Mar 03, 2026 22:25 UTC
CL=F, ^VIX, SPX

U.S. equities declined on Tuesday amid rising oil prices fueled by escalating Middle East conflicts, overshadowing President Trump’s optimistic remarks on energy. The S&P 500 closed lower, while the VIX spiked, signaling heightened market volatility.

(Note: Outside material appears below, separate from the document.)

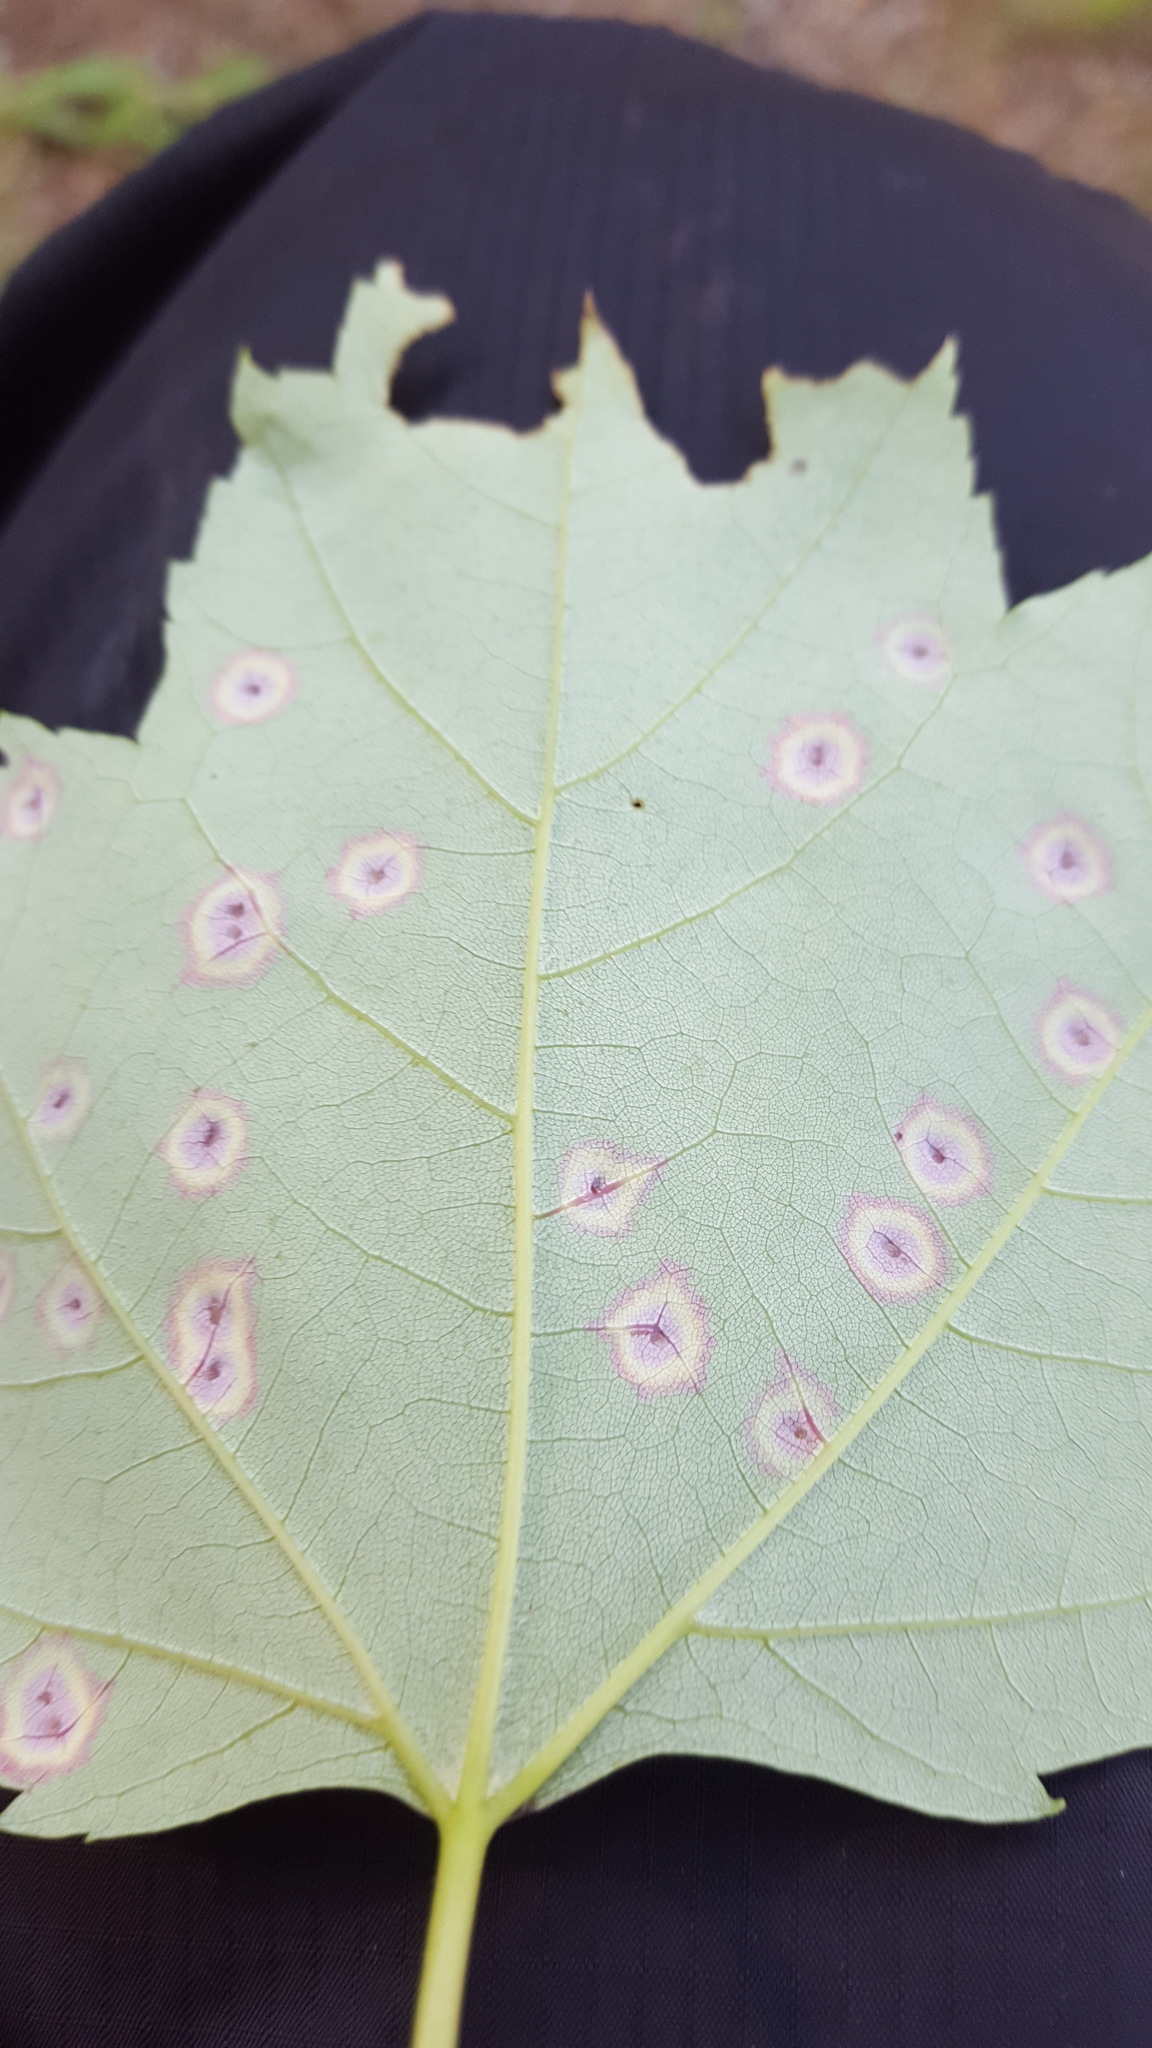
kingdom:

  • CL=F crude oil futures rose 3.8% to $87.42 per barrel
  • S&P 500 (^SPX) fell 1.4% to 5,128.23
  • CBOE Volatility Index (^VIX) increased 14.6% to 21.85
  • ExxonMobil (XOM) and Chevron (CVX) dropped over 2%
  • Defense stocks Lockheed Martin (LMT) and Raytheon (RTX) declined 1.7% and 2.1%
  • Market sentiment driven by Middle East conflict and inflation concerns

Major U.S. stock indices ended lower on Tuesday as geopolitical tensions in the Middle East intensified, sending crude oil prices higher and fueling investor anxiety. The benchmark futures contract CL=F rose 3.8% to $87.42 per barrel, reflecting growing concerns over supply disruptions. This surge in oil prices contributed to a broad-based equity sell-off, with the S&P 500 (^SPX) dropping 1.4% to close at 5,128.23, marking its second consecutive daily decline. The Nasdaq Composite also fell 1.1%, while the Dow Jones Industrial Average lost 1.2%. Despite President Trump’s public comments highlighting strong domestic oil production and a resilient energy sector, markets remained unsettled. The energy sector underperformed, with ExxonMobil (XOM) and Chevron (CVX) both declining over 2%, while defense contractors like Lockheed Martin (LMT) and Raytheon Technologies (RTX) saw shares drop 1.7% and 2.1% respectively amid speculation that prolonged regional conflict could lead to increased defense spending and inflationary pressures. The CBOE Volatility Index (^VIX) surged 14.6% to 21.85, indicating rising investor fear and uncertainty. Analysts noted that the oil price spike, combined with elevated inflation expectations, is squeezing corporate margins and prompting reassessments of economic growth forecasts. This volatility is particularly sensitive as the Federal Reserve prepares for its next policy meeting, with markets pricing in a lower probability of rate cuts in the near term. The sell-off underscores the fragility of market sentiment in the face of persistent geopolitical risks. Investors are now closely watching developments in the Red Sea and the Gaza Strip, where recent escalations have disrupted shipping lanes and raised the possibility of broader regional confrontation. Energy and defense stocks remain under pressure, while Treasury yields rose slightly as safe-haven demand intensified.

The information presented is derived from publicly available market data and economic indicators, and does not reference or cite any third-party publishers, data providers, or proprietary sources.